Der stellvertretende Vorsitzende der FDP Wolfgang Kubicki hat in der Welt am Sonntag erneut gefordert, dass Gesundheitsminister Karl Lauterbach (SPD) den Präsidenten des Robert Koch-Instituts (RKI), Lothar Wieler, entlässt. Hintergrund ist die Evaluierung der Corona-Maßnahmen, die am Freitag veröffentlicht wurde.
Nach Ansicht Kubickis sei nunmehr ein "personeller Neuanfang" innerhalb des Instituts nötig. "Es ist unausweichlich, dass Minister Lauterbach den RKI-Präsidenten Lothar Wieler als Verantwortlichen dieser Misere entlässt", sagte Kubicki zur Welt am Sonntag, wie diese in ihrer heutigen Ausgabe berichtet.
Der FDP-Vize sagte weiter, dass das Datenchaos, das die FDP stets angeprangert habe, mit dem Evaluierungsbericht nun offiziell benannt werde. Die Maßnahmen seien größtenteils unverhältnismäßig und undemokratisch gewesen und "entbehrten häufig jeder wissenschaftlichen Grundlage". Die FDP-Fraktion werde jetzt zügig darüber beraten, was dieser "erschütternde Bericht" für die weitere infektionsrechtliche Diskussion bedeute. Im RKI sei ein "personeller Neuanfang" notwendig, zudem müsse die politische Abhängigkeit der Institution vom Gesundheitsministerium "strukturell gelöst werden".
In dem am Freitag vorgestellten Evaluationsbericht der Expertenkommission wird den Corona-Maßnahmen und dem Robert-Koch-Institut ein desaströses Zeugnis ausgestellt: Die Datenlage sei unzureichend gewesen und für die Wirksamkeit der Maßnahmen gebe es kaum Evidenz.

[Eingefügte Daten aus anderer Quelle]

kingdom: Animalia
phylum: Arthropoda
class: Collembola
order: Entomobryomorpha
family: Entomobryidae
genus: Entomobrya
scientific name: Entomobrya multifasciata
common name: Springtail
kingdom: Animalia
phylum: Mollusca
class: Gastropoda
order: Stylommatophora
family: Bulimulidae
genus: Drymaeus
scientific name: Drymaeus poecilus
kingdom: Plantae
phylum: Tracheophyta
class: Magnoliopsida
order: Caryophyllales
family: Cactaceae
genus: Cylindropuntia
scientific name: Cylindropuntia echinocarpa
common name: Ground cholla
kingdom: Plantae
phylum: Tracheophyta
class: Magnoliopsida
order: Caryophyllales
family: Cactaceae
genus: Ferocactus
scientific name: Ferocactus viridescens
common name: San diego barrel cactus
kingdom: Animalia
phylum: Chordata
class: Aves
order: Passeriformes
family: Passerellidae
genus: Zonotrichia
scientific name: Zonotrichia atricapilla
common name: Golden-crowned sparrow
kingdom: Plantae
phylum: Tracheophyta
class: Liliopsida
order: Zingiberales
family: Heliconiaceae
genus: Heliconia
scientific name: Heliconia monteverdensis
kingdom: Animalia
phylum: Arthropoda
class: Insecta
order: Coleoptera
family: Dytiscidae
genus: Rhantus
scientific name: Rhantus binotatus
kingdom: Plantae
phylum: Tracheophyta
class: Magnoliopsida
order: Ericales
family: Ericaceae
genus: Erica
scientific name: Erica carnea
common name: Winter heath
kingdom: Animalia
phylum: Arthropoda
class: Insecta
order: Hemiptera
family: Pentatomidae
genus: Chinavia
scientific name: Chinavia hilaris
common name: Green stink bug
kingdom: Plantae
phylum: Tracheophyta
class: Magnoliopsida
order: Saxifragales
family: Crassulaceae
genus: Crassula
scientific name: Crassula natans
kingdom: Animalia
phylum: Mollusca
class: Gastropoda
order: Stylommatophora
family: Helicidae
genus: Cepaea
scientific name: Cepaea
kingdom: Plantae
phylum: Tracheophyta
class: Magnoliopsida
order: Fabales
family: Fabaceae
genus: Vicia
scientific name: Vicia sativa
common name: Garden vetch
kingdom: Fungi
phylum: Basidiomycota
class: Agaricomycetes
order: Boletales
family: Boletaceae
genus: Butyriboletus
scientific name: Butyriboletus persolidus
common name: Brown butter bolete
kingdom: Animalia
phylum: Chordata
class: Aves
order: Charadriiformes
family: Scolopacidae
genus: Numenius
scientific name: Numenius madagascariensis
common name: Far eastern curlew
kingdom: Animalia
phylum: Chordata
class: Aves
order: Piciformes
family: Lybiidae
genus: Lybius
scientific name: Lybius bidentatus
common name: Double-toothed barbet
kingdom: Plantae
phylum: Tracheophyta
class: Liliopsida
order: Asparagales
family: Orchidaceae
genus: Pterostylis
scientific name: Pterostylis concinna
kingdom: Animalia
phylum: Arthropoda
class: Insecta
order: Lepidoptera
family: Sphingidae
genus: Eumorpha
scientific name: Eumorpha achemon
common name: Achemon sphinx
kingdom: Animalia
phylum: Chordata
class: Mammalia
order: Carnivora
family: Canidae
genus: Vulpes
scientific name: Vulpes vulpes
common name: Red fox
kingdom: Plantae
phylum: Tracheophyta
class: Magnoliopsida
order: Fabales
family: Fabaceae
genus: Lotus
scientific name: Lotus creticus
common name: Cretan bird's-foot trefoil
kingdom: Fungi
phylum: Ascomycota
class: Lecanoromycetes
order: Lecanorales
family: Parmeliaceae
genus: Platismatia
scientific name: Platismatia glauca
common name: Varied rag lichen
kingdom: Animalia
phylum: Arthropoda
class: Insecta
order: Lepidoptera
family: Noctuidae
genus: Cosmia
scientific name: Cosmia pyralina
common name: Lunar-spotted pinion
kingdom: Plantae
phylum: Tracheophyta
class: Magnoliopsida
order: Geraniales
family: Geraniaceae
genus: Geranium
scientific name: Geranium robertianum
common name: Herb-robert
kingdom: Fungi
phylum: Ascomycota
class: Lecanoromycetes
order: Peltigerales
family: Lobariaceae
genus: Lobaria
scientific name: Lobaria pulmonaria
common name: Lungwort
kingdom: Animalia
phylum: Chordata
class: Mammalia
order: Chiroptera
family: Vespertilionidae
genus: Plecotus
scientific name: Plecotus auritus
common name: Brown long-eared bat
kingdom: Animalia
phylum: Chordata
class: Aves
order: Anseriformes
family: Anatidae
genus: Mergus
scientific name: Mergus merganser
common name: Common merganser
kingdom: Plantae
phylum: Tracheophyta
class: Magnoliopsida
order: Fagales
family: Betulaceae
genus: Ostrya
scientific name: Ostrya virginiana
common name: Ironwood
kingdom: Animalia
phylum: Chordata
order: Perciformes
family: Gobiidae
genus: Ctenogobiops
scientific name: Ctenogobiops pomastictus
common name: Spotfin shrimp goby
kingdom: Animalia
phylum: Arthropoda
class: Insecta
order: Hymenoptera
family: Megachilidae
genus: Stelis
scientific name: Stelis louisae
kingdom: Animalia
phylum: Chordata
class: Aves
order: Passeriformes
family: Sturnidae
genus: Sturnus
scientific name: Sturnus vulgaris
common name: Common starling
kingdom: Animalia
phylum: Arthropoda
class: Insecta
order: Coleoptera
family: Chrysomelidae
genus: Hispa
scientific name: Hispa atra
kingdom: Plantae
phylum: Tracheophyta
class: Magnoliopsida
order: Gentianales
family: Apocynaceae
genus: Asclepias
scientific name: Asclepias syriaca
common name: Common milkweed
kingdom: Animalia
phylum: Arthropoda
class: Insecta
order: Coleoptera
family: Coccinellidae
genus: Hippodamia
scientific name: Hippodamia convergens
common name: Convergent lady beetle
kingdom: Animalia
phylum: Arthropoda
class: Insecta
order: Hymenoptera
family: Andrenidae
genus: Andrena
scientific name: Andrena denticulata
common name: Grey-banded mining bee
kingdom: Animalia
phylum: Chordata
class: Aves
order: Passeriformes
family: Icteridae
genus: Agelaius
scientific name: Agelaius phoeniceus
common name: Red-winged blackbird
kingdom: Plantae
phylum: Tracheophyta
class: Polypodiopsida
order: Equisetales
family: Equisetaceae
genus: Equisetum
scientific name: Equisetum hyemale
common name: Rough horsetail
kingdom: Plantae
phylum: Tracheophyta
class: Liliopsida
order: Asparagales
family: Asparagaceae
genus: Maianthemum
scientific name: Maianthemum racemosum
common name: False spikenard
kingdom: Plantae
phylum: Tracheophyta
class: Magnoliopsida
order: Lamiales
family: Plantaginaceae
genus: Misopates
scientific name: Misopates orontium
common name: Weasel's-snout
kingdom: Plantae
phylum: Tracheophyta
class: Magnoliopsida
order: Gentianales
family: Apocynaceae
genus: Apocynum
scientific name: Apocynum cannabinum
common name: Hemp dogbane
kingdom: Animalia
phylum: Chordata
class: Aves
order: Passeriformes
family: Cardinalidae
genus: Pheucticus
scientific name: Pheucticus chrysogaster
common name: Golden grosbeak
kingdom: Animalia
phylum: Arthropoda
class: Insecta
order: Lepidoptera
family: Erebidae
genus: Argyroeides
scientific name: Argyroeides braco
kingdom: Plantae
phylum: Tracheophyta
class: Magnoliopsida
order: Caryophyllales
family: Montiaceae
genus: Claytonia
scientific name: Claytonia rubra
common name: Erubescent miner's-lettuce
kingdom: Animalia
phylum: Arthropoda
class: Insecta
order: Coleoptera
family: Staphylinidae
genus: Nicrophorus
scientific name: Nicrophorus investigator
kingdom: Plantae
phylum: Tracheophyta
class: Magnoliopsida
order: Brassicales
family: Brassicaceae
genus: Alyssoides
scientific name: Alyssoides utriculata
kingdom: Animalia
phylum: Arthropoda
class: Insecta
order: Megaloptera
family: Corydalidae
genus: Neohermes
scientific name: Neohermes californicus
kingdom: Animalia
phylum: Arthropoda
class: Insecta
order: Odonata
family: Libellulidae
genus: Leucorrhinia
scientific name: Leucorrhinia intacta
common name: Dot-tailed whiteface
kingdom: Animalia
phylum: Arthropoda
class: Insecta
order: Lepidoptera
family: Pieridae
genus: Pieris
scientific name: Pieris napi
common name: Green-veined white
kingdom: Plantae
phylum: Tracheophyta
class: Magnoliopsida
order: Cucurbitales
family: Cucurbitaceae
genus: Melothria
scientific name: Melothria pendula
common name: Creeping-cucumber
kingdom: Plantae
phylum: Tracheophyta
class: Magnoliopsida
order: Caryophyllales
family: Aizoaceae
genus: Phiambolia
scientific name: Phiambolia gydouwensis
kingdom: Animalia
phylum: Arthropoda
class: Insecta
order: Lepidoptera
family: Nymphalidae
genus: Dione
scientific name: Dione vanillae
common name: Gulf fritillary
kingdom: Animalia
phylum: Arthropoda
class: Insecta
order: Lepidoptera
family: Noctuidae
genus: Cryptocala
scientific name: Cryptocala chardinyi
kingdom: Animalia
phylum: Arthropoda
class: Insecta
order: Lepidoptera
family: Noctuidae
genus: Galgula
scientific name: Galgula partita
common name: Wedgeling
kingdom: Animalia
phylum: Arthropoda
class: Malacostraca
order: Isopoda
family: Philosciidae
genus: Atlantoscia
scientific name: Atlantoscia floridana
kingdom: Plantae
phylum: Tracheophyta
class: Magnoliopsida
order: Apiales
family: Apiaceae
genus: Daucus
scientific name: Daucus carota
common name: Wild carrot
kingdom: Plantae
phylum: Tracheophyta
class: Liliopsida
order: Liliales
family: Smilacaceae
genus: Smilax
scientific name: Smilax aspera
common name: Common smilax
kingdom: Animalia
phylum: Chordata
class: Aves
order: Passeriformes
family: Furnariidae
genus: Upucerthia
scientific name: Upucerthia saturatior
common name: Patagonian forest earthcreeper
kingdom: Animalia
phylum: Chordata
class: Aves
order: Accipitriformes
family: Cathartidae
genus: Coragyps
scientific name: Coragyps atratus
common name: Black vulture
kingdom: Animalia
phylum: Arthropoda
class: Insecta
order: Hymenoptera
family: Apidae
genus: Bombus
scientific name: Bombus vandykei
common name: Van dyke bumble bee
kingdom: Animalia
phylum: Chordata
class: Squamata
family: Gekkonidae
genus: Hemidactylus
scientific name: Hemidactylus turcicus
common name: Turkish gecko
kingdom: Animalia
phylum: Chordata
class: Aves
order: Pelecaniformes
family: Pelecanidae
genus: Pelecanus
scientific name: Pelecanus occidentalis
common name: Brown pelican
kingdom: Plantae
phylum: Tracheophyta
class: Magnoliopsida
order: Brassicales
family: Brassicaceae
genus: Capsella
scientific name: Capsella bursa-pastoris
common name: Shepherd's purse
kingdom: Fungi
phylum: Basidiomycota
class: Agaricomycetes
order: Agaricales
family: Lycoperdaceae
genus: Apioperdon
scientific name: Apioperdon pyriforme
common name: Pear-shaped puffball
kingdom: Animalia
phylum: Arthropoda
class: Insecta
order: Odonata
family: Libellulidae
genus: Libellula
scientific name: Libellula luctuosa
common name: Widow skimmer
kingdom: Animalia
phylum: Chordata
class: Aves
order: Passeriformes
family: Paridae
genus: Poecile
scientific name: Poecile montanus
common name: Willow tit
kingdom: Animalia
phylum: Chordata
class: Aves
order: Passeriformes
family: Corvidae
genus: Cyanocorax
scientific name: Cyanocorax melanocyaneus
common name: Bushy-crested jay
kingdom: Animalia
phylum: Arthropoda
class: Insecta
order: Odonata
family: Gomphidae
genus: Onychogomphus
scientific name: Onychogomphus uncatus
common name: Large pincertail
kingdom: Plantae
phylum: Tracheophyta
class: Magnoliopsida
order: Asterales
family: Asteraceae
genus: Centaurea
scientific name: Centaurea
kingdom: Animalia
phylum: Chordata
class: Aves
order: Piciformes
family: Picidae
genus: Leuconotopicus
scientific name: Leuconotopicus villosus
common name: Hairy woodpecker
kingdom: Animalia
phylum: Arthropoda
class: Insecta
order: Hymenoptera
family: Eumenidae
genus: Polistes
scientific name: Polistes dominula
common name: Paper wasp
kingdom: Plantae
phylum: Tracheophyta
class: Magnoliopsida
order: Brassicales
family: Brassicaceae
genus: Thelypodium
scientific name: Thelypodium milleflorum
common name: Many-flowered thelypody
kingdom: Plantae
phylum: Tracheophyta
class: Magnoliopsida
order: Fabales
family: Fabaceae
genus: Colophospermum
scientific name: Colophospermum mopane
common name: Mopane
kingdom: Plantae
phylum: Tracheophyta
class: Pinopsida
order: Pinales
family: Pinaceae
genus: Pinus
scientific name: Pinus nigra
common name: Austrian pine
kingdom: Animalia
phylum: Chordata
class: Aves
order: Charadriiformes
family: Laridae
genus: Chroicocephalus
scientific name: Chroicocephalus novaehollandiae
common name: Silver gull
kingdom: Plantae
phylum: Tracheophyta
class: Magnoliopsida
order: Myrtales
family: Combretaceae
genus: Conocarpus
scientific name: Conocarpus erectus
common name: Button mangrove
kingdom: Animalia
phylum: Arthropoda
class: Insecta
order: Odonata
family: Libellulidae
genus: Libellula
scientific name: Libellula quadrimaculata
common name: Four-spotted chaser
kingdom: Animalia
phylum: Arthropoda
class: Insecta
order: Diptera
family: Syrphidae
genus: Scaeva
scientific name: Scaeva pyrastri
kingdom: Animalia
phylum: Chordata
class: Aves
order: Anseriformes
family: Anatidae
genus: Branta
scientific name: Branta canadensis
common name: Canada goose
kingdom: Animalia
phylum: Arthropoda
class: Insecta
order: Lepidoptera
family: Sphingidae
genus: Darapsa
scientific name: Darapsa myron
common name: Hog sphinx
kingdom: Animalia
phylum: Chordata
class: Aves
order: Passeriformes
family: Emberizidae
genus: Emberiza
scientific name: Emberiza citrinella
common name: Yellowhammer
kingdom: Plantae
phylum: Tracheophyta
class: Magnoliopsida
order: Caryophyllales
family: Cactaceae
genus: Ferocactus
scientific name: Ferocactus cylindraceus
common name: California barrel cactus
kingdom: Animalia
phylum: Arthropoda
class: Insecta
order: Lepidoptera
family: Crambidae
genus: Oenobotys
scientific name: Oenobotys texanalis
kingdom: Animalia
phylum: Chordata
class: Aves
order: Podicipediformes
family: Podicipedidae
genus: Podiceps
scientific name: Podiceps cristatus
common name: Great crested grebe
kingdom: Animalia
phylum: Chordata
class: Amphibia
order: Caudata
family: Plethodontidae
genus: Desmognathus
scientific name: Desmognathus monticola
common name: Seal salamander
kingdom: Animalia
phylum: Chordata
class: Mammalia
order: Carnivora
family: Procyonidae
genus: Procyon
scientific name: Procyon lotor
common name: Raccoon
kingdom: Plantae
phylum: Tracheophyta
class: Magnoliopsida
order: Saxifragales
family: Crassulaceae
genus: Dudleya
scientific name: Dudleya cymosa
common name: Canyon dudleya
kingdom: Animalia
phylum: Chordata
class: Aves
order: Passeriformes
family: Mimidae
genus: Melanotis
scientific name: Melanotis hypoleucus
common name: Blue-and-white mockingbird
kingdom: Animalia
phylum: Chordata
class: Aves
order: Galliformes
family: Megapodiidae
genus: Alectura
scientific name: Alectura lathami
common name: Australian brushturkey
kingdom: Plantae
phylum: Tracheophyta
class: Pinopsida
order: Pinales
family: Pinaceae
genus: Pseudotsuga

Besonders kritisch sahen die Experten die Schulschließungen in der ersten Phase der "Pandemie". Die "genaue Wirksamkeit von Schulschließungen auf die Eindämmung der Ausbreitung des Coronavirus" sei fraglich. Während nicht bekannt ist, ob Schulschließungen die Verbreitung des Coronavirus eindämmen konnten, hatten gerade diese zu massiven Kollateralschäden geführt. Laut Bericht waren die Folgen dieser Maßnahme auf das psychische Wohlbefinden der Schüler "immens".
Dem Sachverständigenausschuss, der je zur Hälfte von Bundesregierung und Bundestag besetzt wurde, gehören Wissenschaftler verschiedener Fachrichtungen an, darunter Virologen, Juristen und Naturwissenschaftler. Die Evaluierung sollte vor allem die Maßnahmen im Rahmen der "epidemischen Lage von nationaler Tragweite" analysieren. Aus dem Expertenrat war zuvor bereits signalisiert worden, dass bis zum Ablauf der Frist Ende Juni keine "Vollevaluierung aller Maßnahmen" zu leisten sei.